We also flip it the other way to remind my son he shouldn’t hit or do other things to other people’s bodies because their bodies belong to them.
My family tends to hug goodbye & occasionally spontaneously, but usually not as a greeting. My mother in law always hugged me in greeting, from the day I met her. It always felt awkward. I’m not a natural hugger. I’ve got to warm up to a situation and to a person first. I enjoy spontaneous hugs from close friends who I haven’t seen in a while or when saying goodbye or when one of us has expressed something that needs a hug. I don’t make my kids hug anyone. My parents didn’t either, although my grandmother was always insistent about it. i usually ask kids if they want a hug, even if their parents have told them to hug me (usually my nieces and nephews). My son loves hugs but he too has to be ready and comfortable with the person. I think in some cases I’ve missed a hugging window with friends because I wasn’t quite ready & then they decided I didn’t want hugs. I do like hugs from good friends, including you!

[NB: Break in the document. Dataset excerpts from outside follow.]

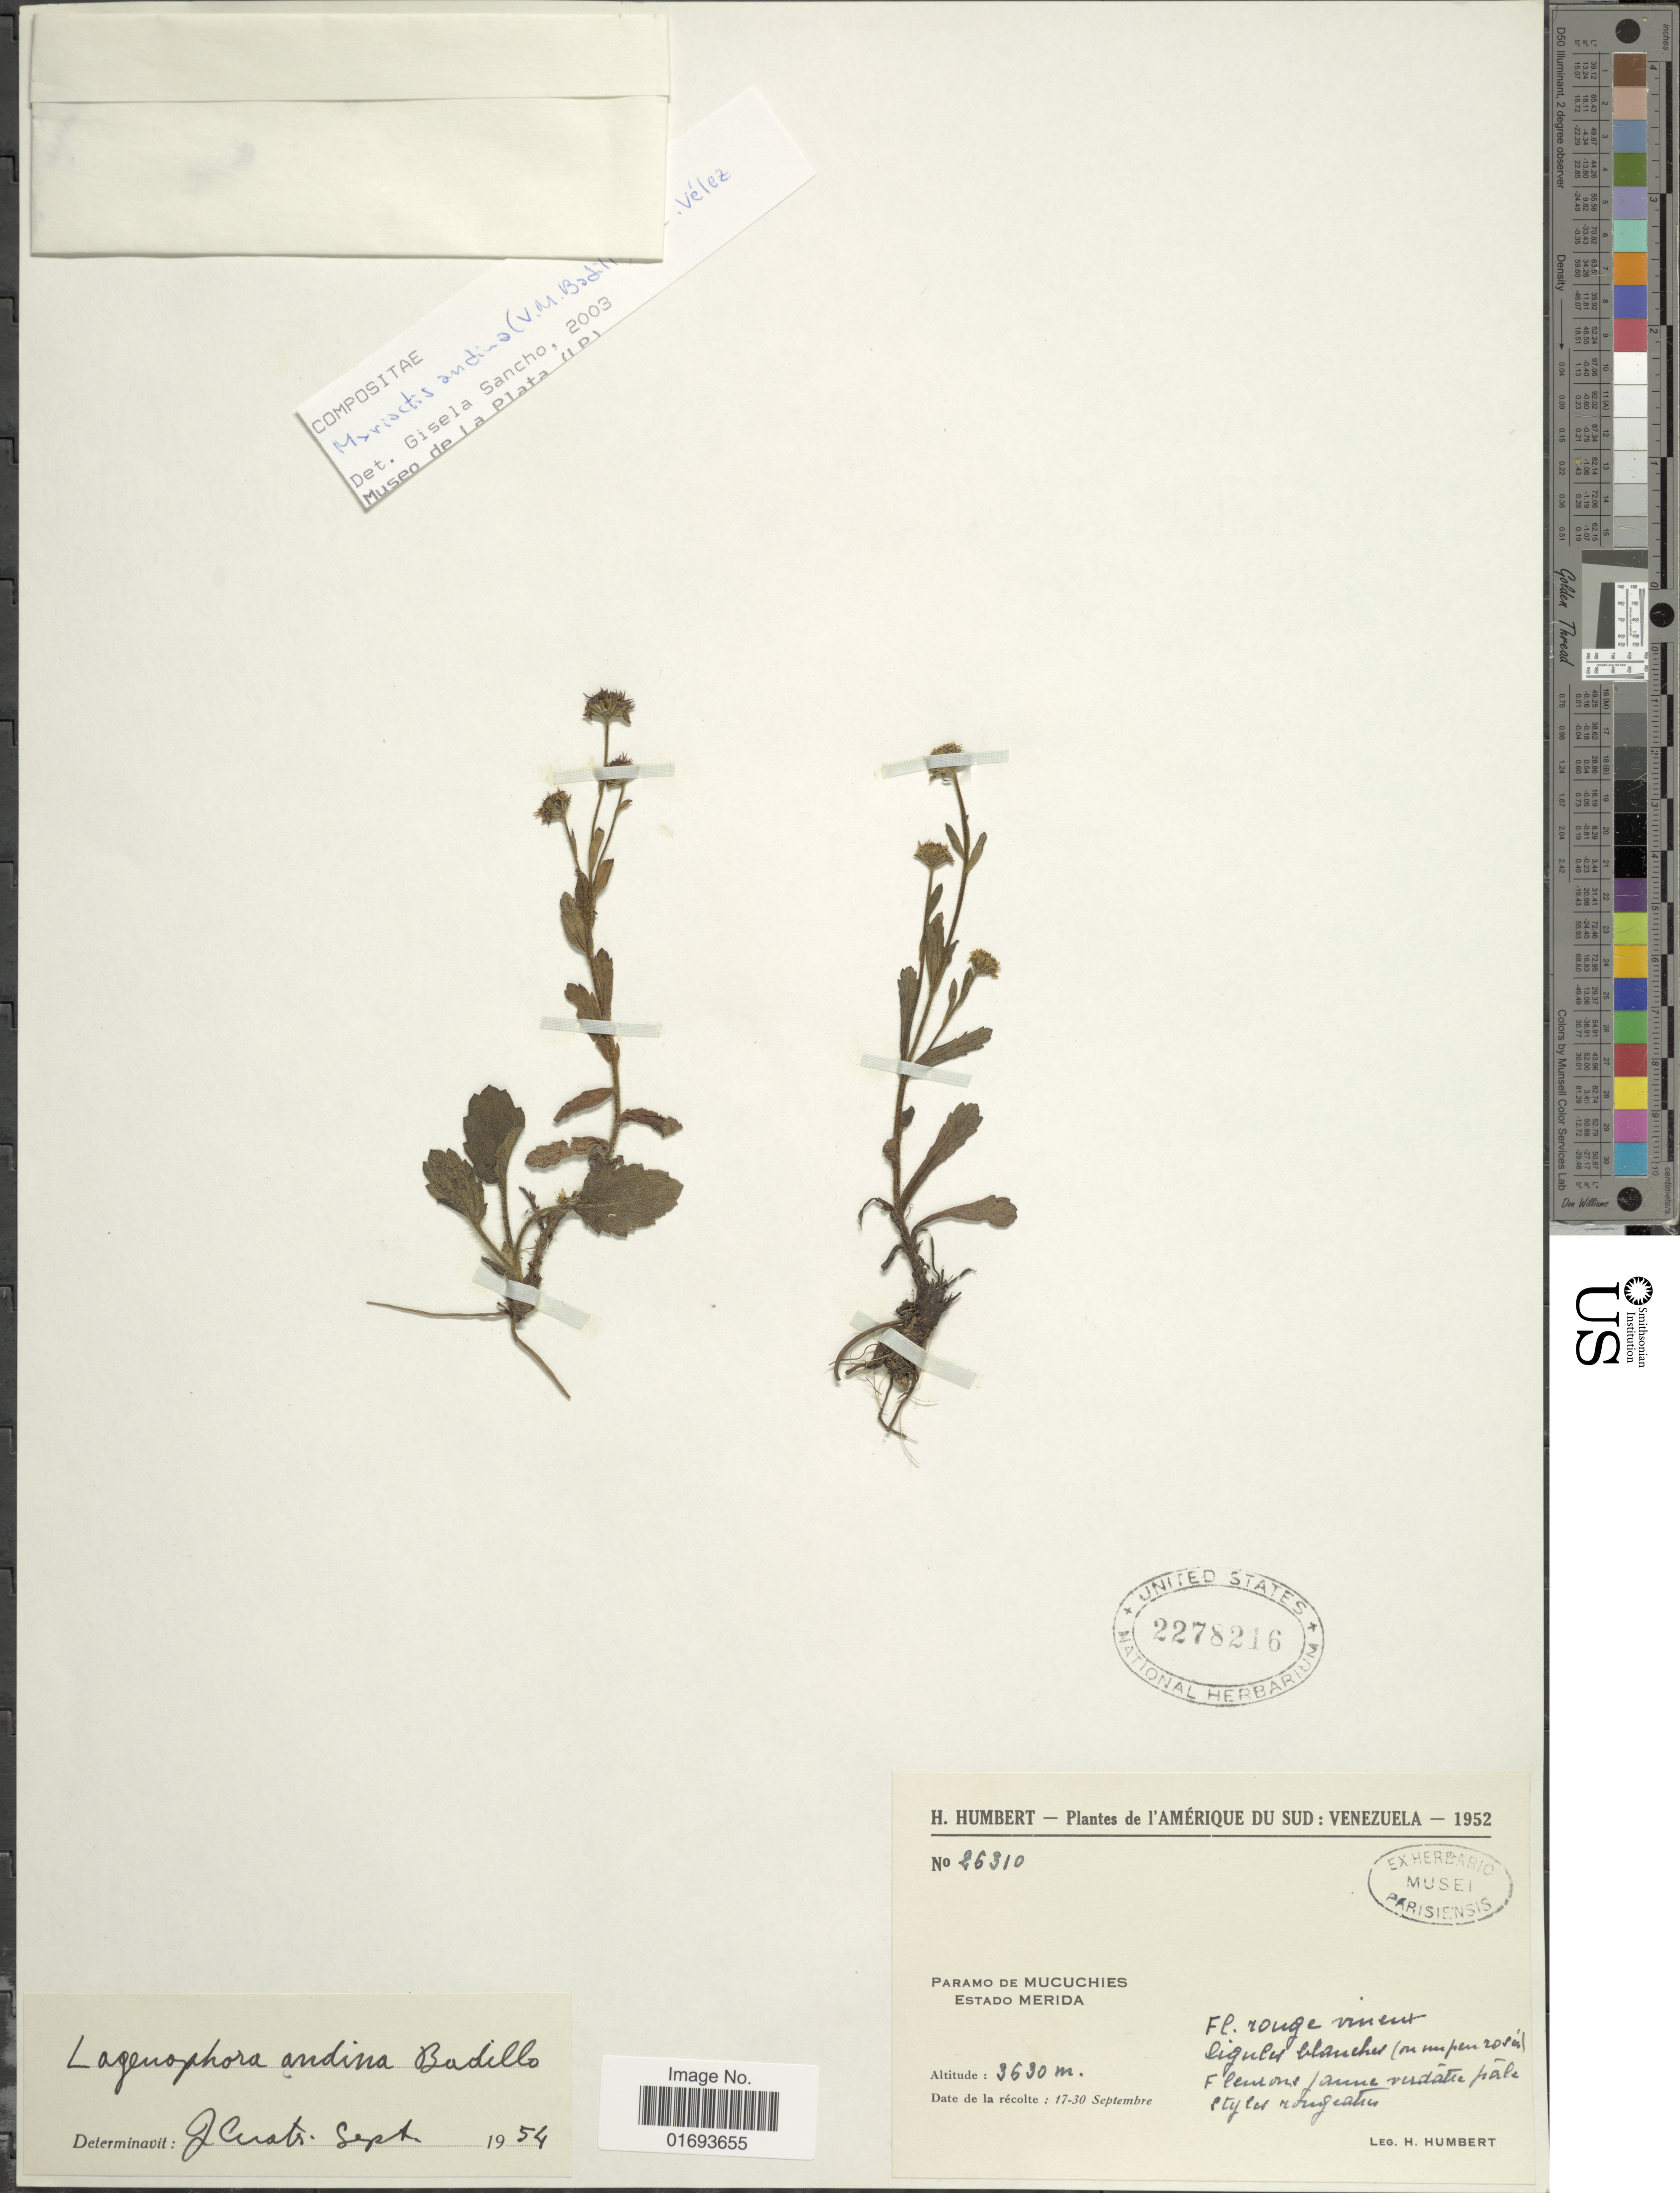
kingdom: Plantae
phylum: Tracheophyta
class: Magnoliopsida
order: Asterales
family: Asteraceae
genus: Lagenophora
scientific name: Lagenophora andina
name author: V.M. Badillo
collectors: H. Humbert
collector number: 26310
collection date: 1952-09-17/1952-09-30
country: Venezuela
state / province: Mérida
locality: Paramo de Muchuchies. Estado Merida.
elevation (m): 3630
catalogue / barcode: US 2278216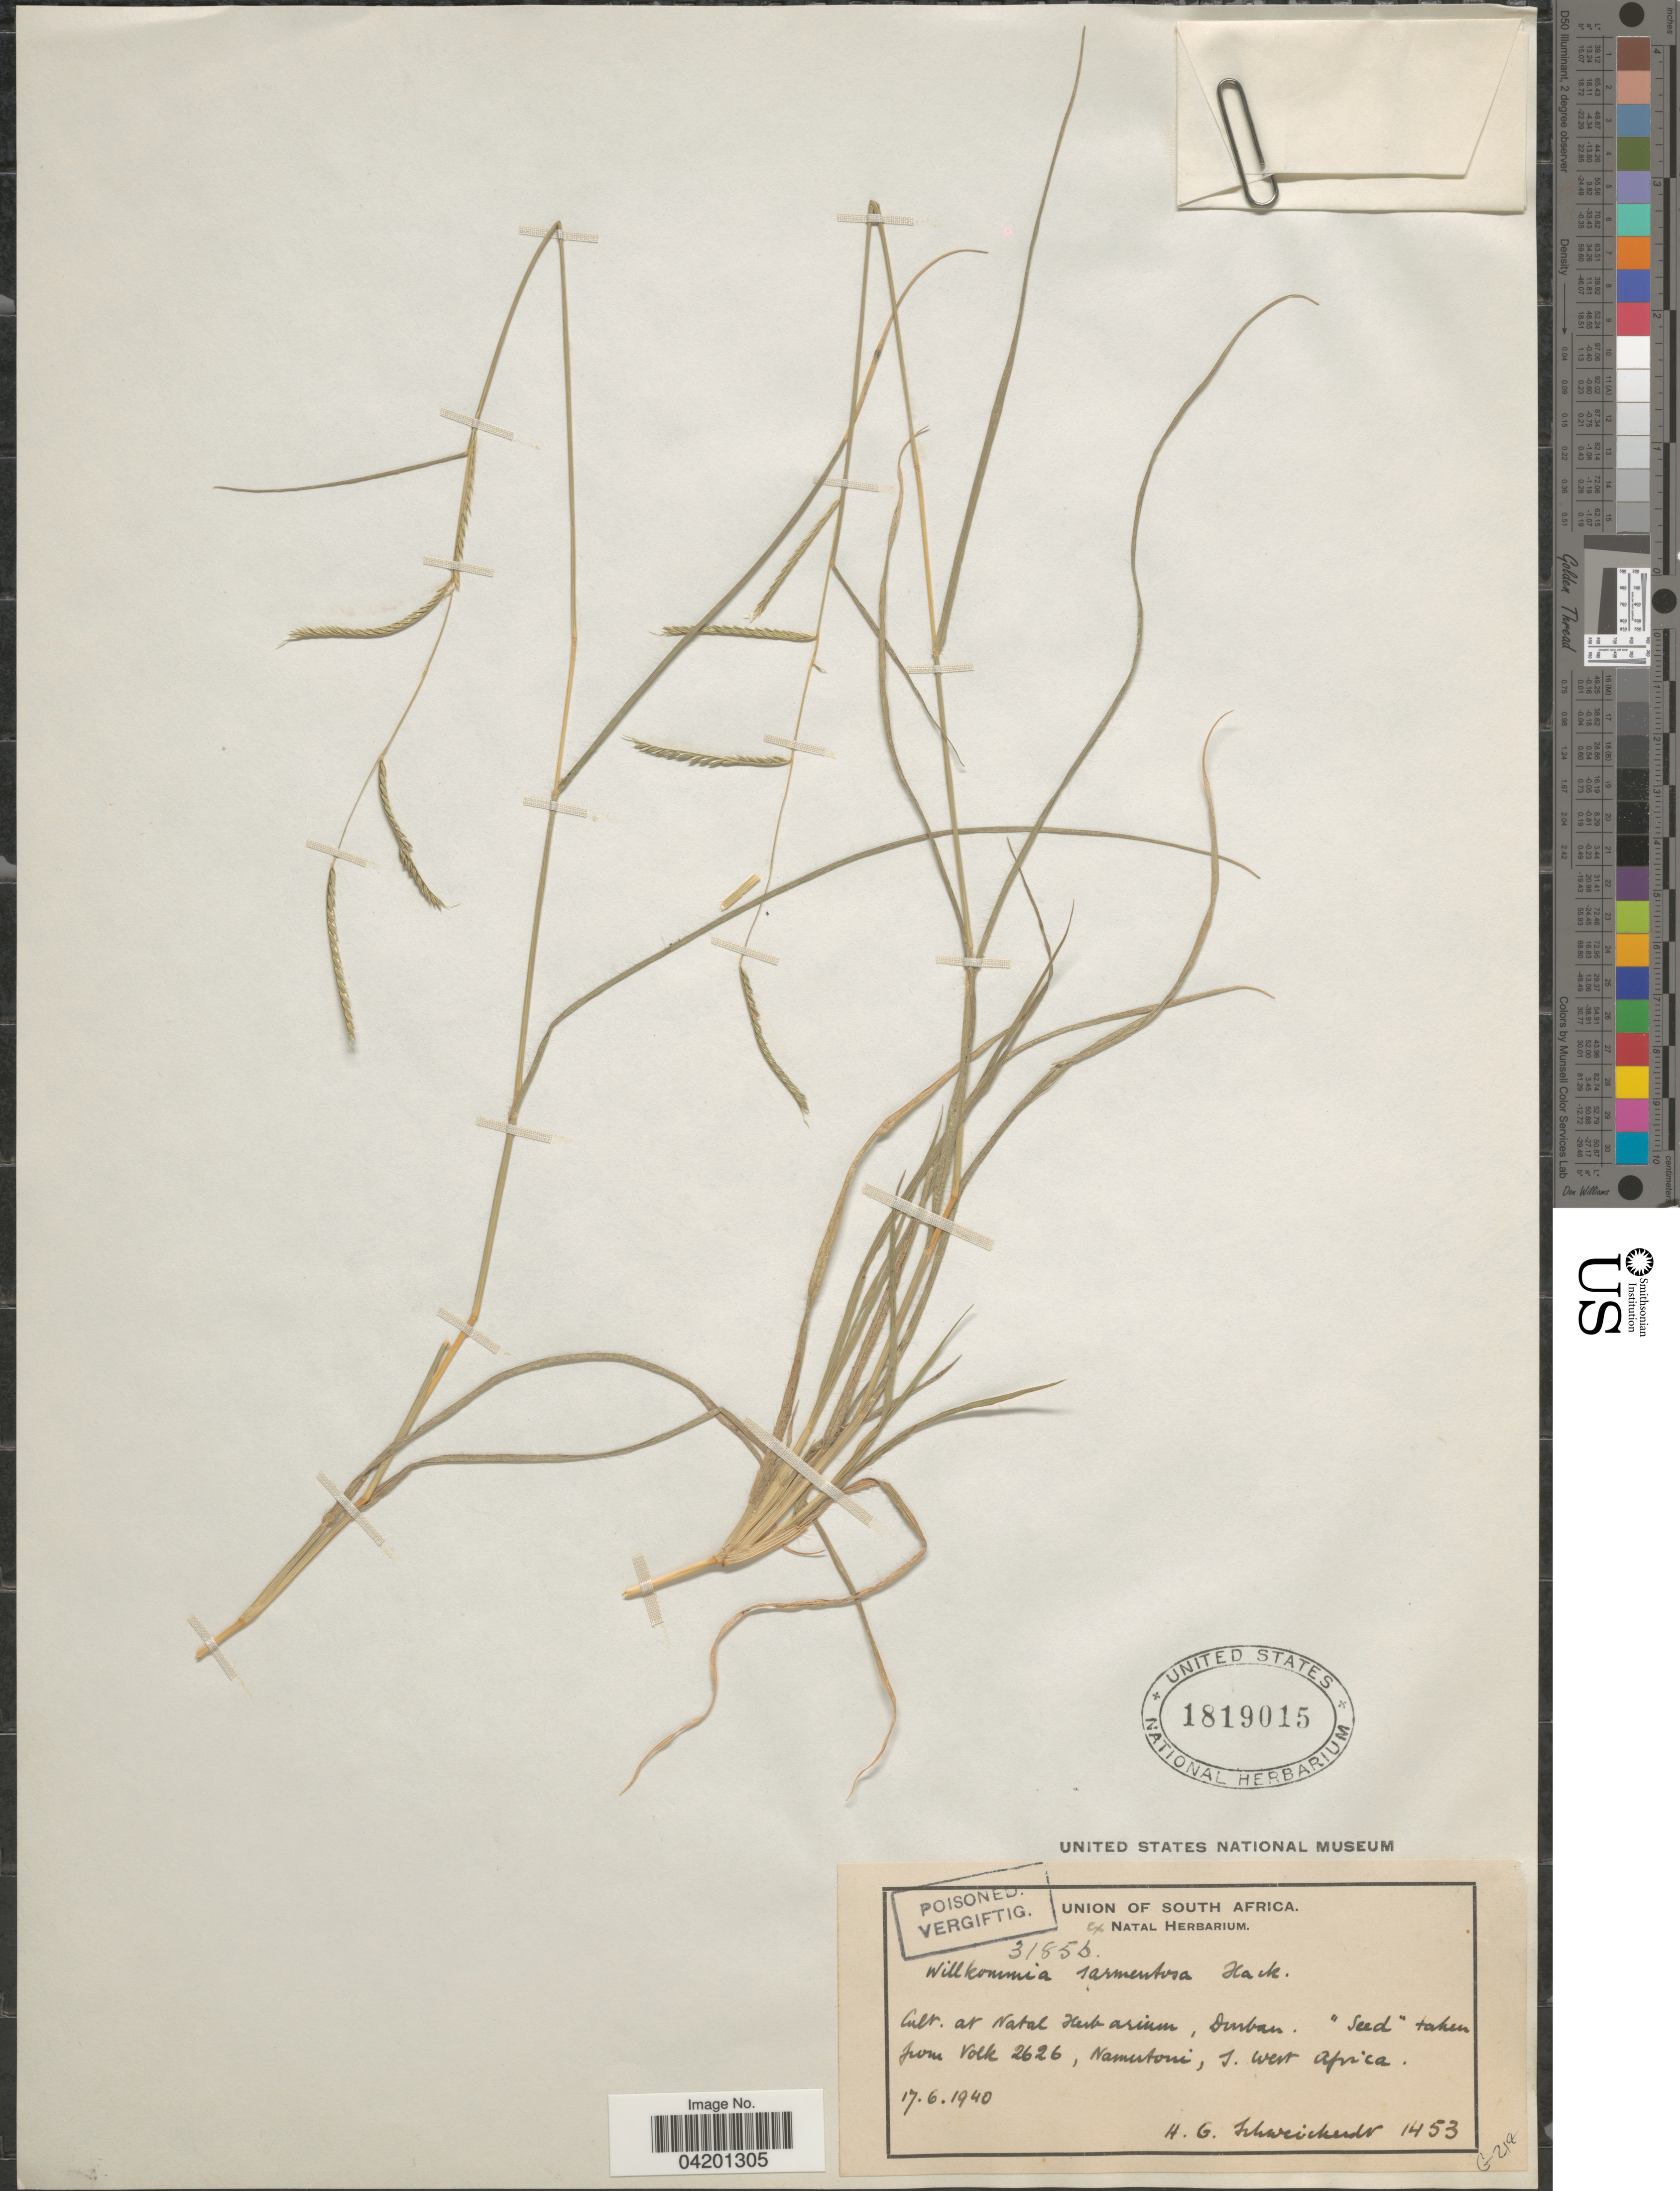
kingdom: Plantae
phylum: Tracheophyta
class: Liliopsida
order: Poales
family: Poaceae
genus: Willkommia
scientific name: Willkommia sarmentosa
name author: Hack.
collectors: H. Schweickerdt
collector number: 1453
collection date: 1940-06-17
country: South Africa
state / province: KwaZulu-Natal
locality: Union of South Africa. Cult. at Natal Herbarium, Durban.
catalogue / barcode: US 1819015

just came across another related article…..
http://www.scarymommy.com/consent-child-doesnt-hug/
I worry that I’m hurting family’s feelings a lot. But I still think it’s important for O to know she can say no to physical contact. And I don’t want her to feel guilty if she doesn’t want to hug someone, like she’s obligated to hug family and feels bad for not really wanting to. I think that was always big for me, if I hugged someone out of obligation, I felt TERRIBLE for not wanting to (and yeah, I’d say that translated into romantic/sexual relationships later). I usually tell her to say good bye and then she initiates hugs if she wants.
Her preschool was very big on teaching the kids to ask for consent. You know how preschoolers are, they get excited and tackle hug one another every day, like they haven’t seen someone in WEEEEKS, but the teachers worked on making them stop and ask a person if they can give a hug. I keep trying to work on that one too.
It’s so important to teach children (especially girls!) that they alone are the ones who get to decide when and to whom they give their affection.
As an educator, I’ve gone to this woman’s workshops, and it was then I understood the enormity of the issue.
https://www.parentingsafechildren.com/
I spend a lot of time with my boys on “it is their body, they get to say what happens to it” and “no/stop” means you have to stop re: tickling, wrestling, whatever, all with the consent stuff in mind. I stick with the “tell them goodbye” option for the same reason. I only have issues with one older woman at day care who wants to hug all the kids she took care of as babies and my oldest isn’t into it. When it happened unstoppably, we talked out the feeelings/options afterward and that seemed to work. Maybe you can ask them how they feel about hugging all the family and whether they want you to intervene? Kudos for even thinking about it – I feel so bad when I see kids forced to do this stuff!